— WORK INSTRUCTIONS —
Find every line in the entries below that contains the word "percentage" with matching case, and copy each of those lines.

⁂

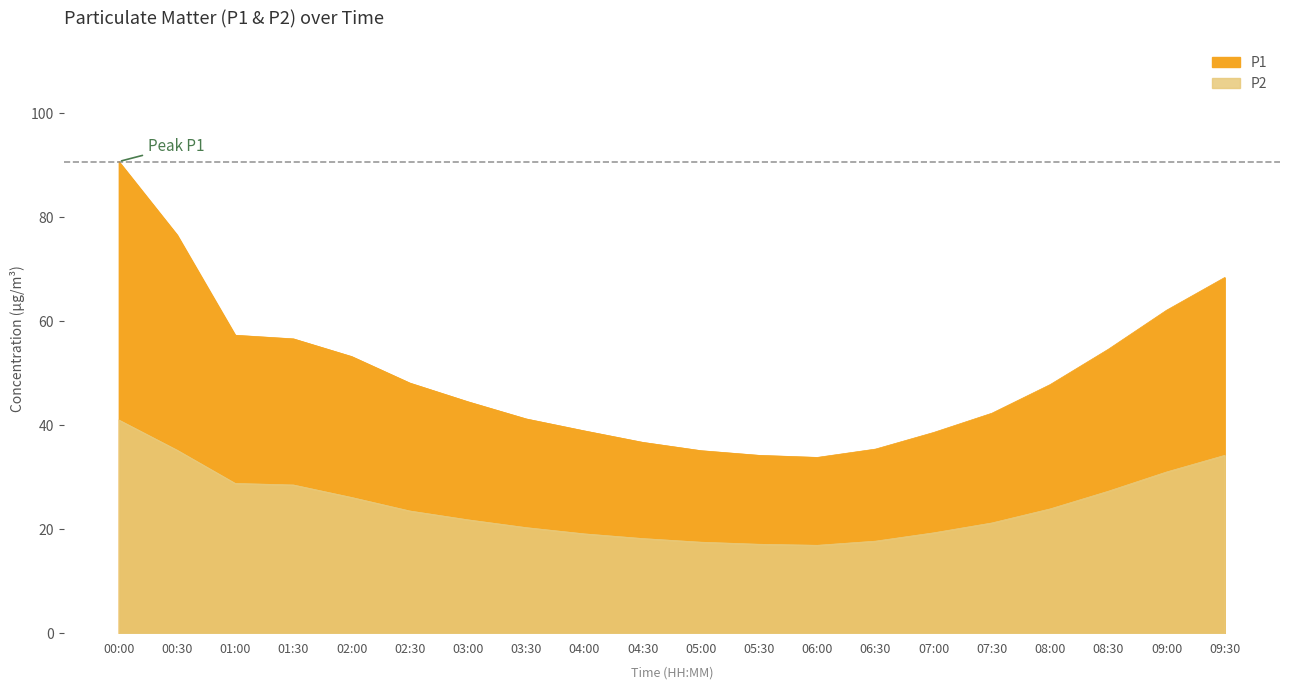

How many data points in P1 are less than 47?

10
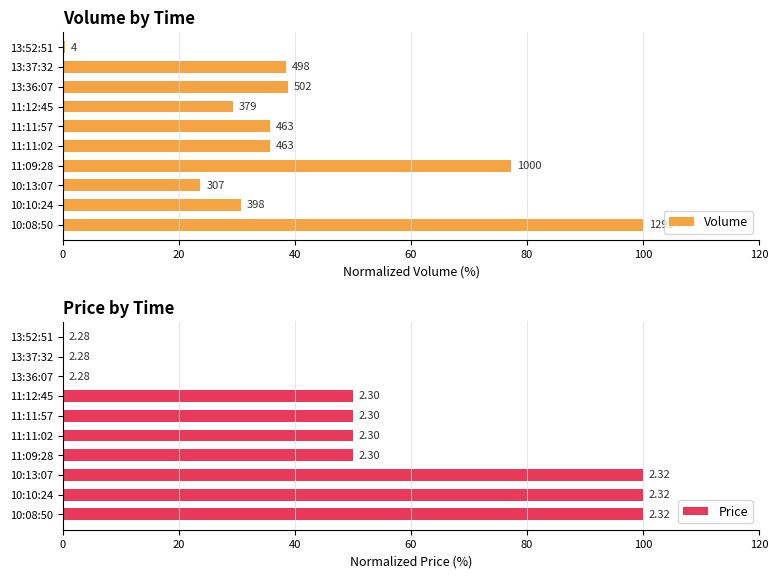

What is the greatest value displayed?

100.0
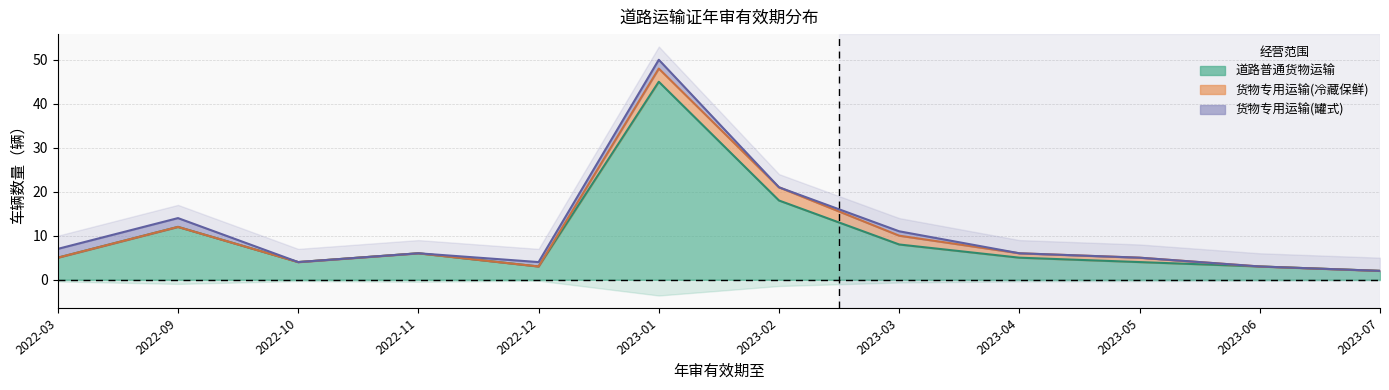

At which category is the sum across all series the highest?

2023-01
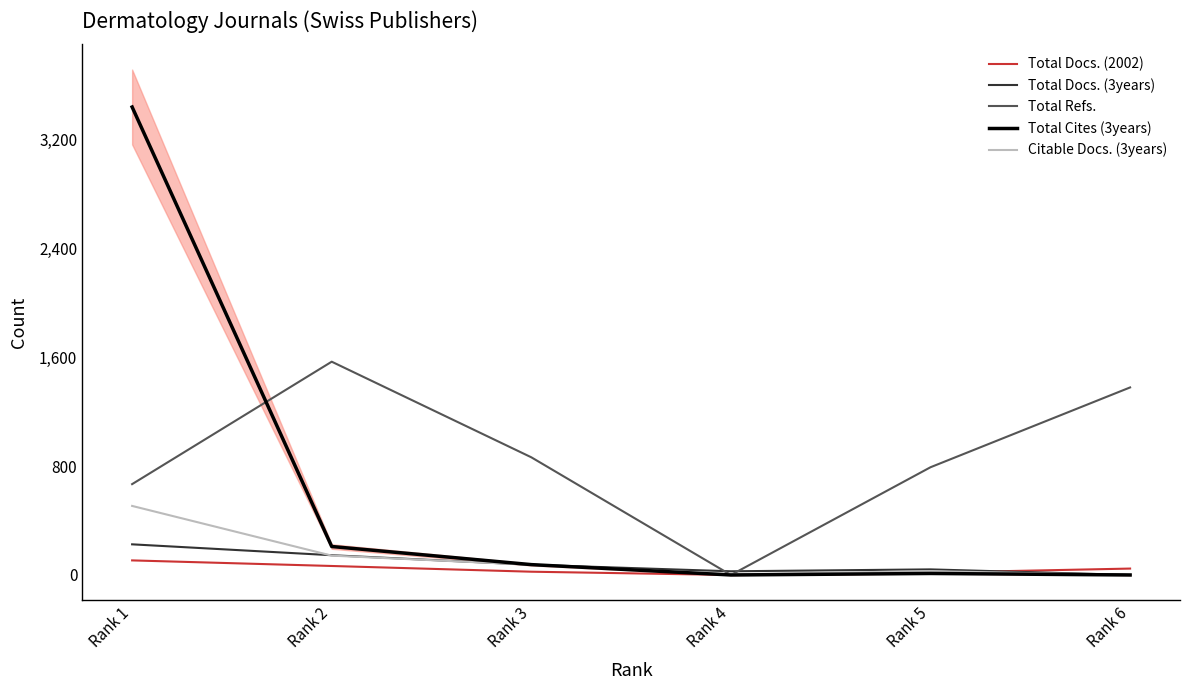

What are all the series names shown in the legend?

Total Docs. (2002), Total Docs. (3years), Total Refs., Total Cites (3years), Citable Docs. (3years)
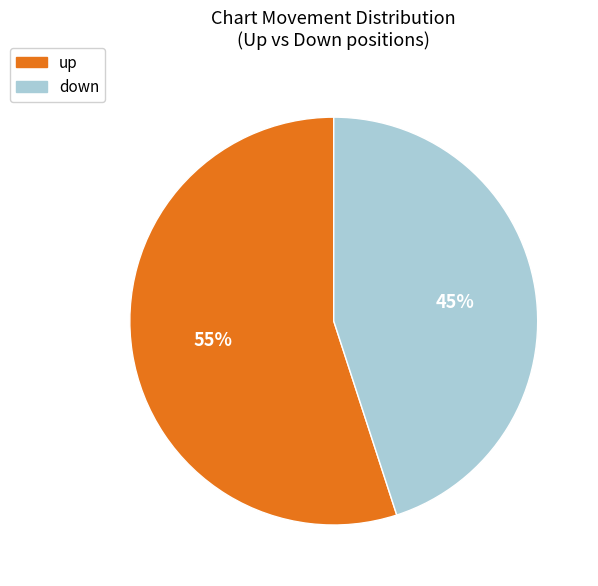

What percentage is the down slice, to the nearest percent?

45%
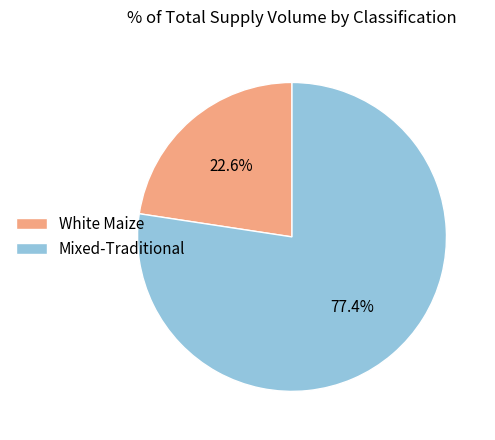

What is the total percentage of Mixed-Traditional and White Maize?

100.0%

⁂

— ANSWER TO THIS PROBLEM —
What percentage is the down slice, to the nearest percent?
What is the total percentage of Mixed-Traditional and White Maize?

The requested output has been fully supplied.